L'espace prolongé conduit à une augmentation des parties spécifiques du cerveau

Il a réalisé une étude du groupe international de scientifiques de Russie, en Allemagne et en Belgique, vise à comprendre les effets sur le cerveau des vols spatiaux de longue durée. Les résultats, les spécialistes des avocats de l'Institut des problèmes biomédicaux, Académie russe des sciences, Centre de réadaptation médicale Ministère de la Santé de la Russie, ainsi qu'un certain nombre d'organismes de recherche en Belgique et le DF, publié dans la revue Actes de l'Académie nationale des sciences.

L'espace prolongé conduit à une augmentation des parties spécifiques du cerveau

Les chercheurs ont analysé les dossiers médicaux de 11 astronautes « Roscosmos » compilés dans la période de Février 2014 à mai 2018 pour voler à la Station spatiale internationale (ISS), peu de temps après son retour, et après sept mois de séjour des astronautes sur la Terre.

L'analyse des informations sur l'état du cerveau des personnes qui se sont rencontrés par l'imagerie par résonance magnétique (IRM), a révélé une augmentation significative des ventricules latéraux et troisième du cerveau chez les astronautes, que le retour à l'ISS, et une récupération incomplète du volume normal, malgré la présence dans des conditions terrestres pour mois de la famille de la date du vol. L'étude indique que la quantité de cavités latérales remplis de liquide céphalo-rachidien venons de les astronautes de l'ISS, a été augmenté de 13, 3 pour cent, troisième ventricule - 10, 4 pour cent. Réexamen au bout de sept mois a montré une augmentation du volume ventriculaire supérieur à la normale à 7, 7 pour cent, et le troisième - à 4, 7 pour cent. A ce propos, les conséquences peuvent conduire est malheureusement pas précisé les changements détectés dans l'étude.
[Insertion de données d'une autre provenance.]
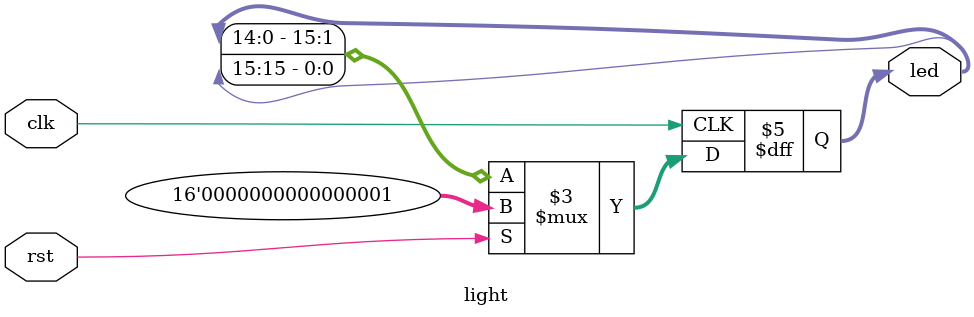
<source format=v>
module light(
	input clk,
	input rst,
	output reg [15:0] led
);
	
	always @ (posedge clk) begin
		if (rst) begin 
			led <= 1;
		end
		else begin
			led <= {led[14:0], led[15]};
		end
	end
endmodule

</source>
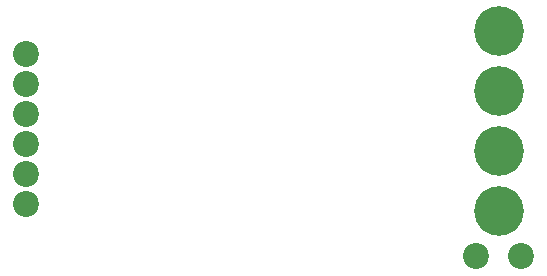
<source format=gbr>
G04 #@! TF.FileFunction,Soldermask,Bot*
%FSLAX46Y46*%
G04 Gerber Fmt 4.6, Leading zero omitted, Abs format (unit mm)*
G04 Created by KiCad (PCBNEW 4.0.4-stable) date 10/09/16 21:09:13*
%MOMM*%
%LPD*%
G01*
G04 APERTURE LIST*
%ADD10C,0.100000*%
%ADD11C,2.200000*%
%ADD12C,4.200000*%
G04 APERTURE END LIST*
D10*
D11*
X120015000Y-107950000D03*
X120015000Y-115570000D03*
X120015000Y-110490000D03*
X120015000Y-113030000D03*
X120015000Y-102870000D03*
X120015000Y-105410000D03*
X161925000Y-120015000D03*
X158115000Y-120015000D03*
D12*
X160020000Y-106045000D03*
X160020000Y-116205000D03*
X160020000Y-100965000D03*
X160020000Y-111125000D03*
M02*

</source>
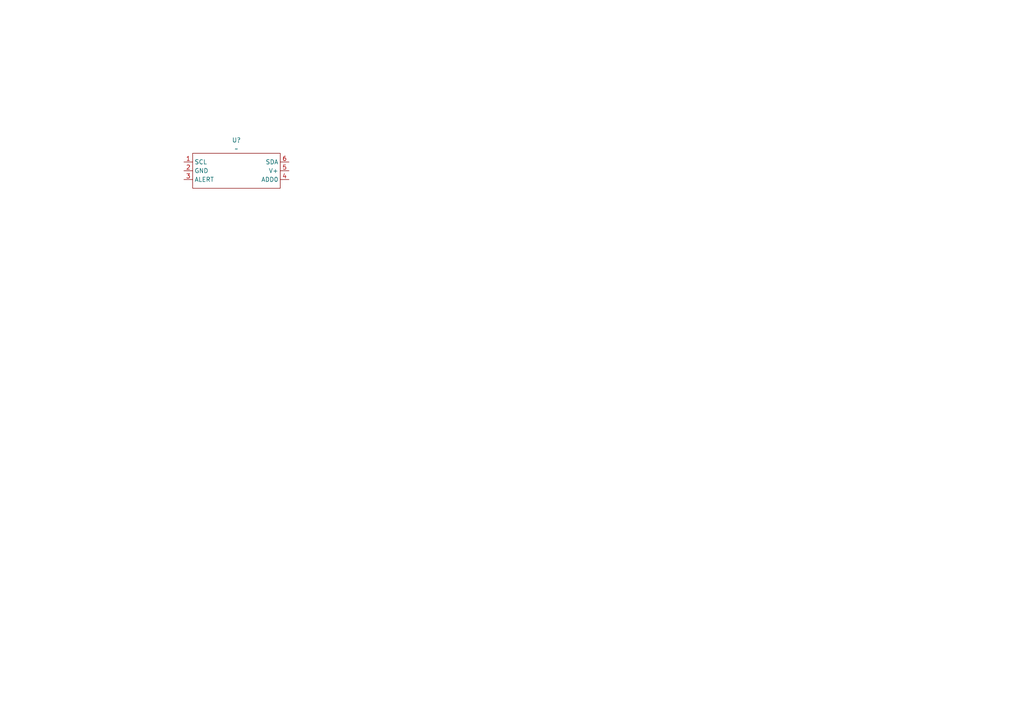
<source format=kicad_sch>
(kicad_sch
	(version 20250114)
	(generator "eeschema")
	(generator_version "9.0")
	(uuid "5b25d01d-90a5-411f-84c2-3037825db1ab")
	(paper "A4")
	
	(symbol
		(lib_id "Custom_Parts:TMP102AIDRLR")
		(at 68.58 49.53 0)
		(unit 1)
		(exclude_from_sim no)
		(in_bom yes)
		(on_board yes)
		(dnp no)
		(fields_autoplaced yes)
		(uuid "daa4ddc5-3633-412c-a949-4d8b41702f42")
		(property "Reference" "U?"
			(at 68.58 40.64 0)
			(effects
				(font
					(size 1.27 1.27)
				)
			)
		)
		(property "Value" "~"
			(at 68.58 43.18 0)
			(effects
				(font
					(size 1.27 1.27)
				)
			)
		)
		(property "Footprint" "Custom_Parts:TMP102AIDRLR"
			(at 68.58 49.53 0)
			(effects
				(font
					(size 1.27 1.27)
				)
				(hide yes)
			)
		)
		(property "Datasheet" "https://www.ti.com/cn/lit/gpn/tmp102"
			(at 68.58 49.53 0)
			(effects
				(font
					(size 1.27 1.27)
				)
				(hide yes)
			)
		)
		(property "Description" "Temperature Range:-40°C~+125°C Temperature Range:-40°C~+125°C Tolerance:±0.5°C Tolerance:±0.5°C Voltage - Supply:1.4V~3.6V Voltage - Supply:1.4V~3.6V Standby Current:1uA Interface:I2C"
			(at 68.58 49.53 0)
			(effects
				(font
					(size 1.27 1.27)
				)
				(hide yes)
			)
		)
		(property "Manufacturer Part" "TMP102AIDRLR"
			(at 68.58 49.53 0)
			(effects
				(font
					(size 1.27 1.27)
				)
				(hide yes)
			)
		)
		(property "Manufacturer" "TI(德州仪器)"
			(at 68.58 49.53 0)
			(effects
				(font
					(size 1.27 1.27)
				)
				(hide yes)
			)
		)
		(property "Supplier Part" "C99269"
			(at 68.58 49.53 0)
			(effects
				(font
					(size 1.27 1.27)
				)
				(hide yes)
			)
		)
		(property "Supplier" "LCSC"
			(at 68.58 49.53 0)
			(effects
				(font
					(size 1.27 1.27)
				)
				(hide yes)
			)
		)
		(property "LCSC Part Name" "TMP102AIDRLR"
			(at 68.58 49.53 0)
			(effects
				(font
					(size 1.27 1.27)
				)
				(hide yes)
			)
		)
		(property "LCSC" "C99269"
			(at 68.58 49.53 0)
			(effects
				(font
					(size 1.27 1.27)
				)
				(hide yes)
			)
		)
		(pin "3"
			(uuid "91f30084-b662-49ec-a520-38c389793610")
		)
		(pin "6"
			(uuid "d52865cc-3a89-4140-8bab-50235c33ee84")
		)
		(pin "1"
			(uuid "bfdd3932-1829-450f-8a2a-a0cc8cc1b890")
		)
		(pin "2"
			(uuid "710c39e8-b4a3-4dcc-afb4-9c382541faf6")
		)
		(pin "5"
			(uuid "d04d3d76-6800-4f5c-b3e7-12ba05e2951a")
		)
		(pin "4"
			(uuid "c52c02da-4fbb-4852-b52d-acc009d67aed")
		)
		(instances
			(project ""
				(path "/ee47f507-02e8-4ef5-a6d4-1ac4b2022b93/89e6ea21-7a60-4e98-9e90-22537fd40aae"
					(reference "U?")
					(unit 1)
				)
			)
		)
	)
)

</source>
Les scientifiques savent depuis longtemps que un long séjour dans l'espace conduit à des changements dans la physiologie humaine, mais les conséquences pour les effets sur la santé humaine de l'avenir de ces changements sont mal compris. Dans le cadre de l'expédition aux chercheurs de l'ISS ont pu savoir ce que signifie être dans un environnement de gravité zéro capable conduire à une atrophie du tissu osseux et musculaire, une mauvaise élasticité des vaisseaux sanguins, diminution de l'immunité, des problèmes de vision. En outre, un long séjour dans l'espace conduit à un affaiblissement de la butée vertébrale à l'autre et la disparition des courbures rachidiennes naturelles, qui à son tour conduit à une augmentation de la croissance jusqu'à 5 cm.

Auparavant, ont également signalé que des scans du cerveau des astronautes avant et après le vol spatial ont montré un changement dans le volume de la matière blanche dans les zones responsables du mouvement et le traitement de l'information sensorielle. C'est pourquoi certains astronautes ont des problèmes avec la coordination des mouvements de retour sur Terre après un vol spatial longue.

Toutes ces études sont critiques, parce que l'humanité commence à recourir de plus en plus le thème de la possibilité de la colonisation d'autres planètes du système solaire. Identification des problèmes et des contre-mesures possibles sont très importants pour la santé de l'équipage de l'espace et le succès des futures missions interplanétaires.